In some sense, we can differentiate any $L^2$ convergent series termwise: because $L^2$ convergence implies convergence in the sense of distributions, and differentiation is continuous on the space of distributions. The catch is that the differentiated series is only guaranteed to convergence in the distributional sense, which is a rather weak mode of convergence, and is not so helpful for dealing with $L^2$ estimates.
A usual way to justify termwise differentiation is to have uniformly convergent series of derivatives. But we don't have this here, since the Fourier series of $f'$ need not converge uniformly, or even pointwise.

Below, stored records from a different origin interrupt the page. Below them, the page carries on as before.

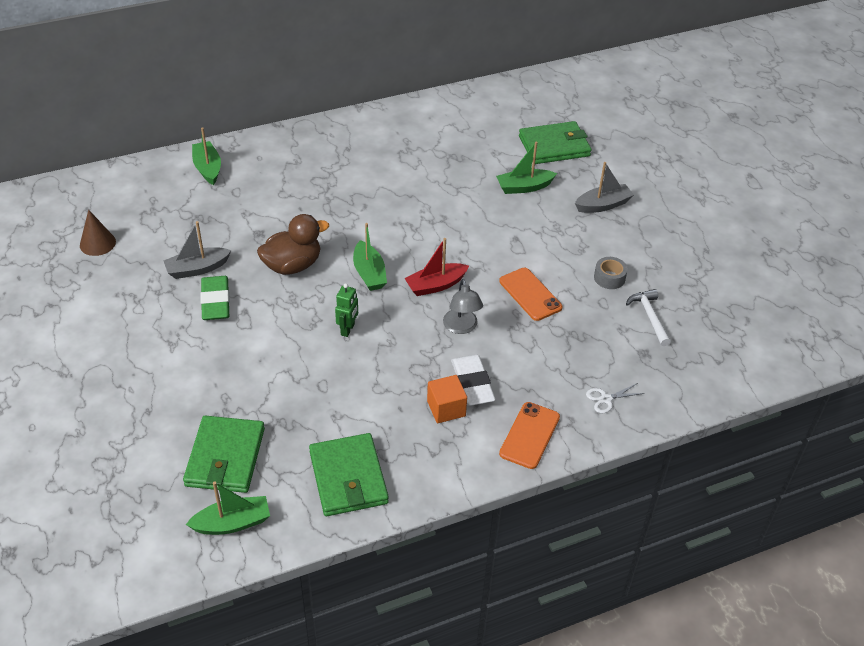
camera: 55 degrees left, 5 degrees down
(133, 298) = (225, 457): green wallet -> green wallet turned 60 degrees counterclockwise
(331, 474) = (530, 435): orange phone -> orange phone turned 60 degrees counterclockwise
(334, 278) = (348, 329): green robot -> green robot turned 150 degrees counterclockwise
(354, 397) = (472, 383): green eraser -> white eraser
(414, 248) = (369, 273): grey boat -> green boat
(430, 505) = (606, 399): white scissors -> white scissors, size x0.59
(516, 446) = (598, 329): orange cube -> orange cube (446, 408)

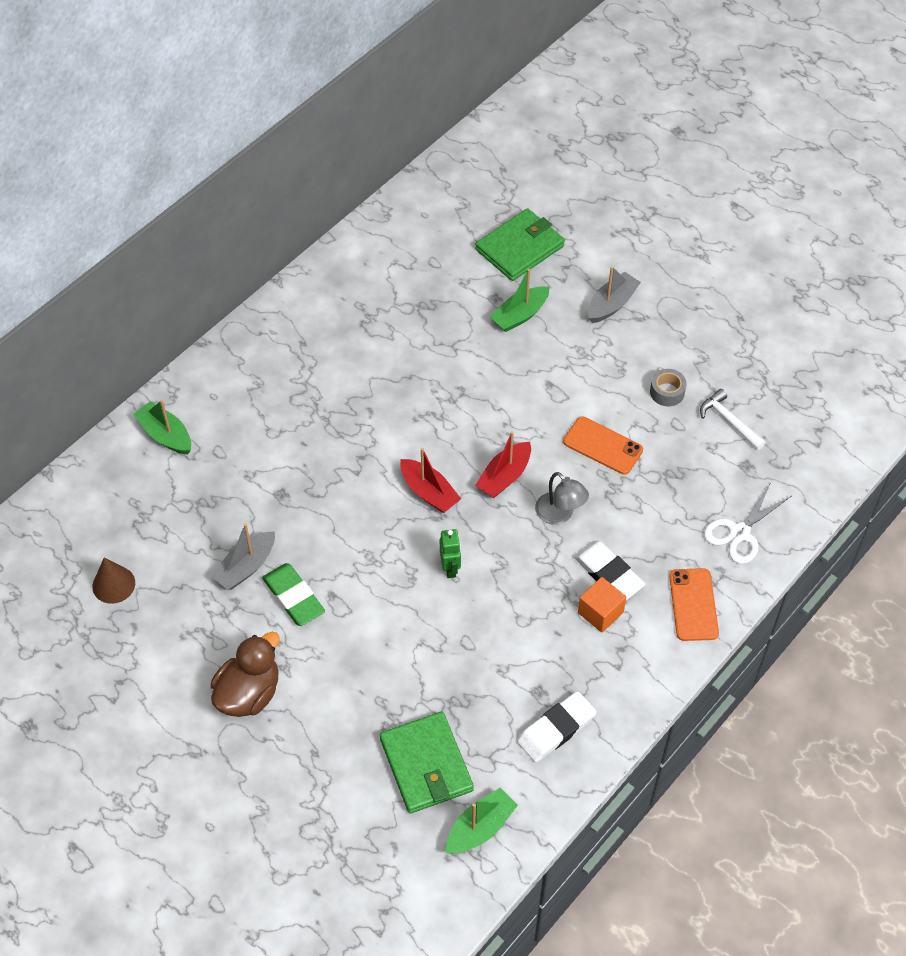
camera: 25 degrees left, 10 degrees up
(292, 265) = (344, 518): brown duck -> brown duck (249, 693)
(348, 477) = (556, 729): green wallet -> white eraser
(369, 273) = (429, 492): green boat -> red boat
(606, 399) = (739, 533): white scissors -> white scissors, size x1.68

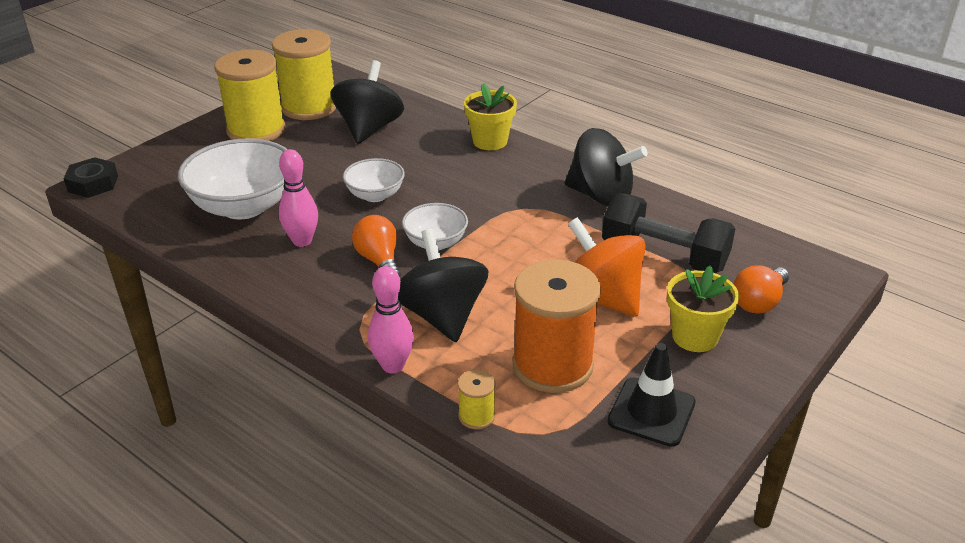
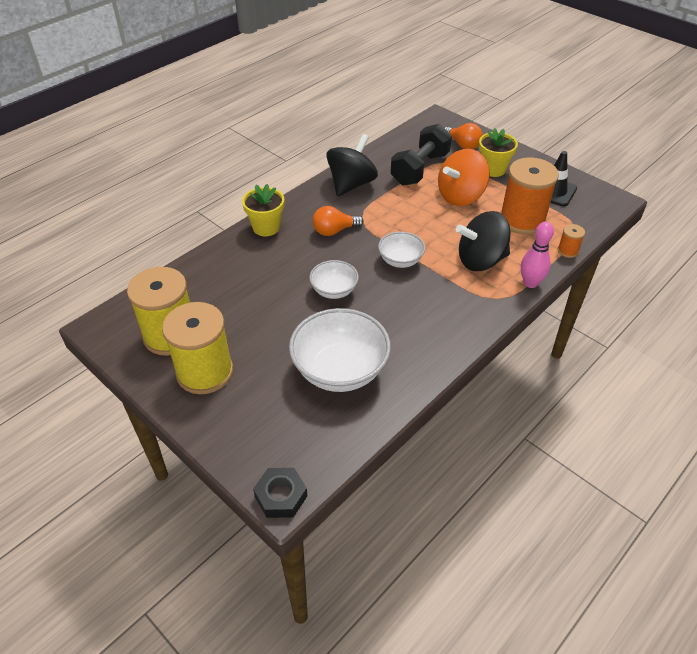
camera: 85 degrees left, 10 degrees up
(302, 241) = (394, 331): pink bowling pin -> none
(369, 129) = (226, 294): black spinning top -> none
(379, 260) = (420, 288): orange light bulb -> orange light bulb (334, 231)
(476, 416) = (567, 251): yellow spool -> orange spool

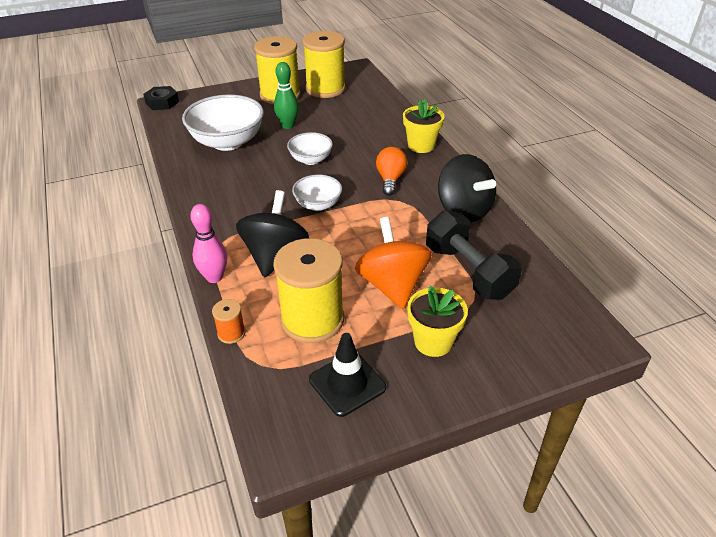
camera: 115 degrees right, 5 degrees down
(277, 334) = (288, 126): none -> green bowling pin
(463, 145) = (510, 336): orange light bulb -> none
(522, 220) = (312, 320): orange spool -> yellow spool

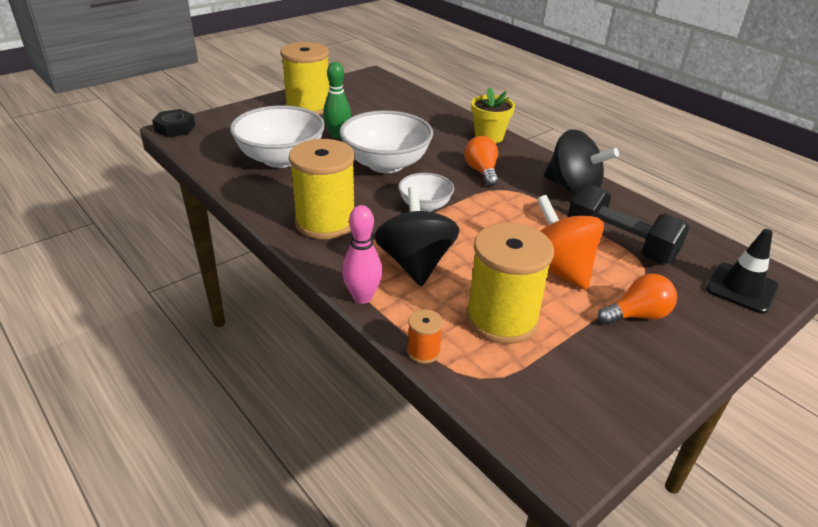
camera: 20 degrees left, 5 degrees down
(310, 159) = (386, 164): white bowl -> white bowl, size x1.82
(325, 89) = (353, 96): yellow spool -> yellow spool (325, 222)
(347, 383) = (584, 375): black traffic cone -> black traffic cone (741, 288)
(433, 342) = (637, 315): yellow flower pot -> orange light bulb

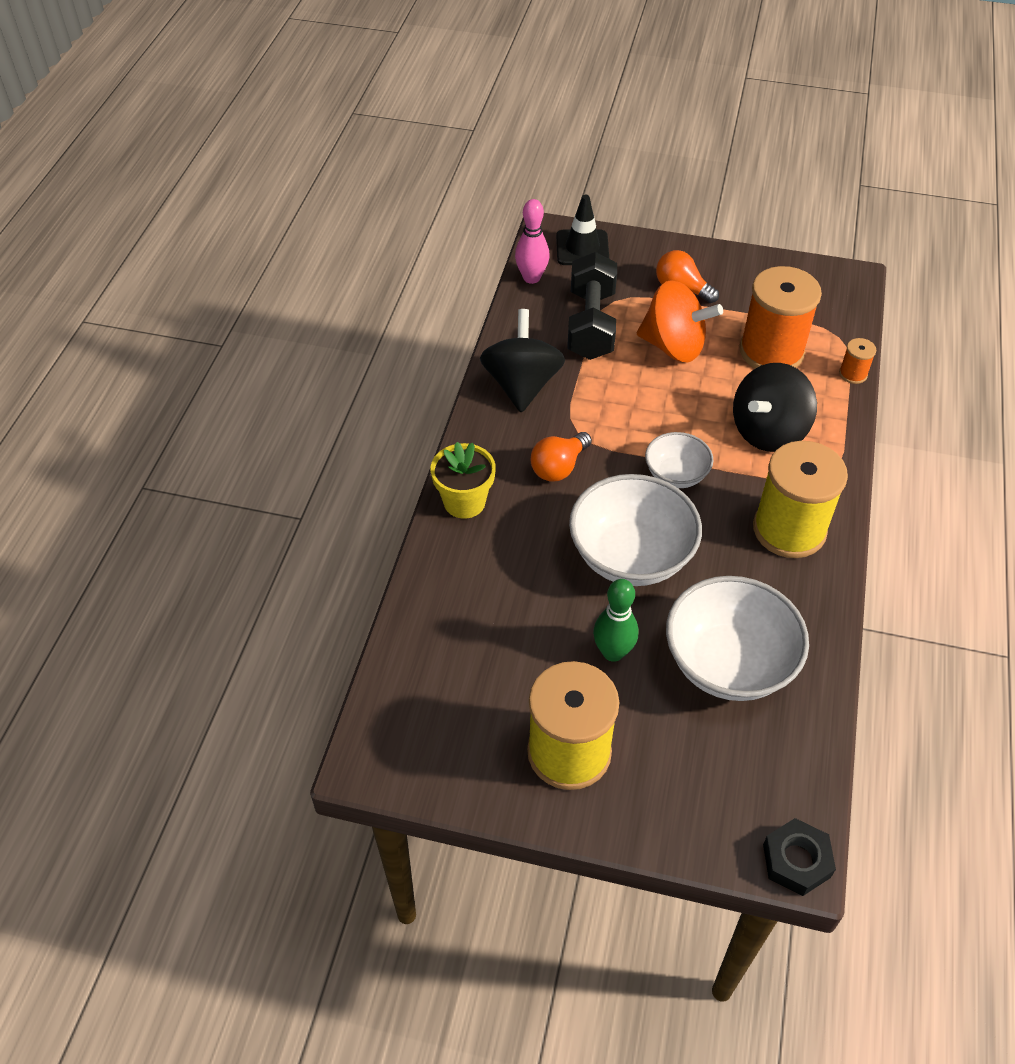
camera: 125 degrees left, 15 degrees up
(362, 297) = (846, 438): pink bowling pin -> pink bowling pin (531, 278)
(501, 319) = (771, 351): yellow spool -> orange spool
(557, 269) = (673, 346): orange spinning top -> orange spinning top turned 90 degrees counterclockwise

I can't read the mind of the author who made that remark, but my guess is that they meant to write "argue that $f'$ has Fourier series formed by the derivatives of the series for $f$" (which is what you did), but wrote "differentiate termwise" for brevity, then got up to get another donut and never thought about that remark again. Hints for exercises are often not the most carefully composed parts of a book.